Work instructions
Look through the material below and copy exactly the lines from the line with "- **Test Files**: 75 files" to the line with "3. **App Service** - Application coordination", those two lines included.

Data for review

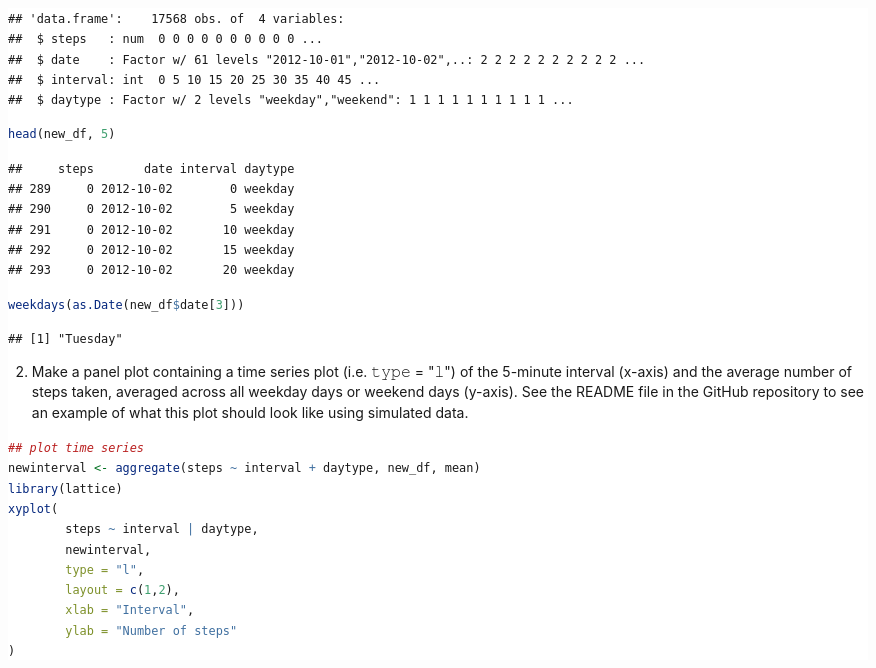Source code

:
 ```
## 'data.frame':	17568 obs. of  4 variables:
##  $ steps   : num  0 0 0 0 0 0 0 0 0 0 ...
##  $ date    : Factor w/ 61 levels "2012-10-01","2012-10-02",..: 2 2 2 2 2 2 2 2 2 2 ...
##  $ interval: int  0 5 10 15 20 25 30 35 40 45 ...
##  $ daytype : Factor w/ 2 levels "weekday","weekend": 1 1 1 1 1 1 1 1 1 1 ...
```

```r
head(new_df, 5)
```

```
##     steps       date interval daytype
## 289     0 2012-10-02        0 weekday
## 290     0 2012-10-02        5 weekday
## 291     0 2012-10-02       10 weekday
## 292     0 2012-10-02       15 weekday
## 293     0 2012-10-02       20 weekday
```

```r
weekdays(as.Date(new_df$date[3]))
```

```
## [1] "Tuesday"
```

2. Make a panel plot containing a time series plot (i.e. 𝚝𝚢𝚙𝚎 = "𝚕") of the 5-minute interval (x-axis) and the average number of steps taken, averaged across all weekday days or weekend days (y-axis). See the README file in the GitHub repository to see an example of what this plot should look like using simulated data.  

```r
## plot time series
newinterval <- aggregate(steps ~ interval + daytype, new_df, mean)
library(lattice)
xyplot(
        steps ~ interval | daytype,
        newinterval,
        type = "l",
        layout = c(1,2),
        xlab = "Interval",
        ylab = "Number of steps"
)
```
==
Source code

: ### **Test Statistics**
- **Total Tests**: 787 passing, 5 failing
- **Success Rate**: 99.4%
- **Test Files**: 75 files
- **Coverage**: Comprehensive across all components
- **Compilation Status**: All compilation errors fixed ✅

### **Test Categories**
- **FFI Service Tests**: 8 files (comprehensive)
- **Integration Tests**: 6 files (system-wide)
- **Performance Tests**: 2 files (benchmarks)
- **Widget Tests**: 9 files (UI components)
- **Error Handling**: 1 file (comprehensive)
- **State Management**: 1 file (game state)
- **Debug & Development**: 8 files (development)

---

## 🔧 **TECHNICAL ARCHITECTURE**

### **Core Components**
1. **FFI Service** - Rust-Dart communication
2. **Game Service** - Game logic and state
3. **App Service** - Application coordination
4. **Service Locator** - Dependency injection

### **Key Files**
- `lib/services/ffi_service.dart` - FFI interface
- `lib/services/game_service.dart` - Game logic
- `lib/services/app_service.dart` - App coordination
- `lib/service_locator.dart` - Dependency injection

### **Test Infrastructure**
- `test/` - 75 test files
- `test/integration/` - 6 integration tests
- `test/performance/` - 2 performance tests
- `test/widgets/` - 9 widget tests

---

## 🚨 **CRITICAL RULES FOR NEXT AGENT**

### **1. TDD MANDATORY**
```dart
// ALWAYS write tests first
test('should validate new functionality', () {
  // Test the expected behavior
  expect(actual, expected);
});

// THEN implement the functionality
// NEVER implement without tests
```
==
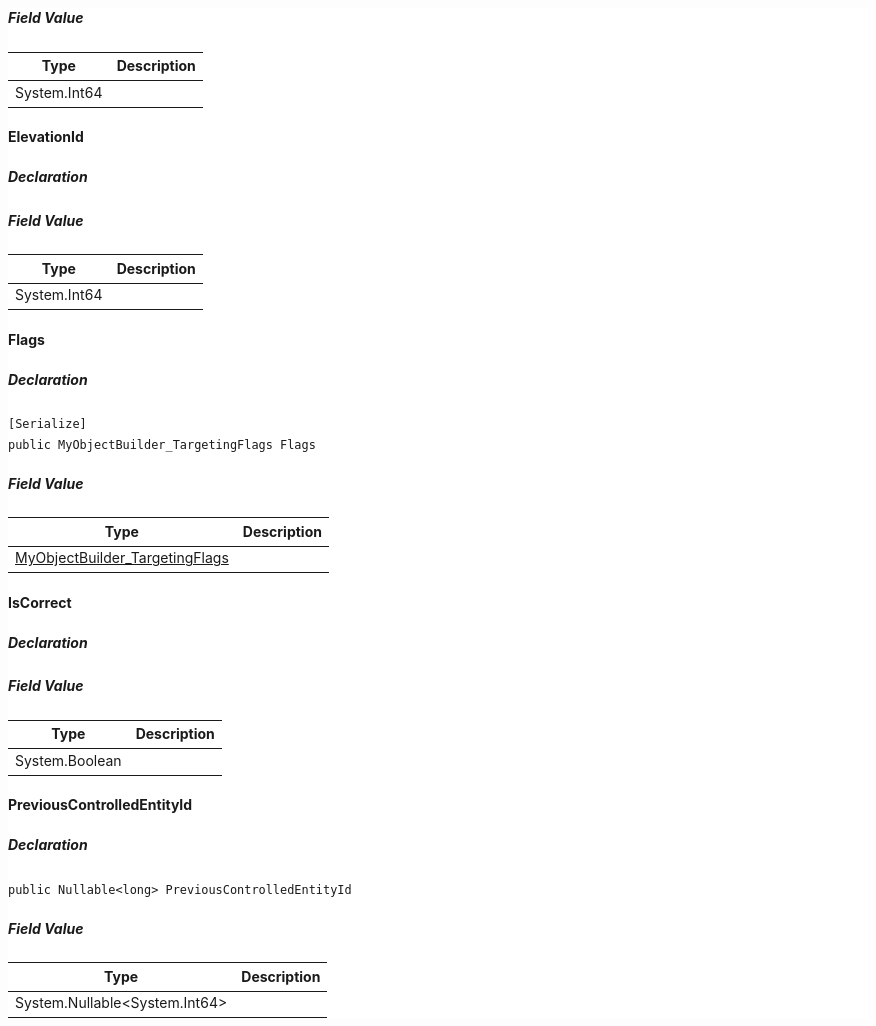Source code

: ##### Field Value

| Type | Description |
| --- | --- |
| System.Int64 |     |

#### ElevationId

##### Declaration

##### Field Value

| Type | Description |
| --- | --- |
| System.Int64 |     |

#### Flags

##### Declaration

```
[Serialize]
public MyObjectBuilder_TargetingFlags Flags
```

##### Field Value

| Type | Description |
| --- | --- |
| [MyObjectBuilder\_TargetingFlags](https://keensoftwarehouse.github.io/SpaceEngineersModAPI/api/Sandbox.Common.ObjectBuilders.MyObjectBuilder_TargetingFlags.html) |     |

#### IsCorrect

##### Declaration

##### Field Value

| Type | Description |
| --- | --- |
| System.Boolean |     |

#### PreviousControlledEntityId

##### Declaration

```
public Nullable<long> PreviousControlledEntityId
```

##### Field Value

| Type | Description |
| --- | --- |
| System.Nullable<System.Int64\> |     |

Answer space
- **Test Files**: 75 files
- **Coverage**: Comprehensive across all components
- **Compilation Status**: All compilation errors fixed ✅

### **Test Categories**
- **FFI Service Tests**: 8 files (comprehensive)
- **Integration Tests**: 6 files (system-wide)
- **Performance Tests**: 2 files (benchmarks)
- **Widget Tests**: 9 files (UI components)
- **Error Handling**: 1 file (comprehensive)
- **State Management**: 1 file (game state)
- **Debug & Development**: 8 files (development)

---

## 🔧 **TECHNICAL ARCHITECTURE**

### **Core Components**
1. **FFI Service** - Rust-Dart communication
2. **Game Service** - Game logic and state
3. **App Service** - Application coordination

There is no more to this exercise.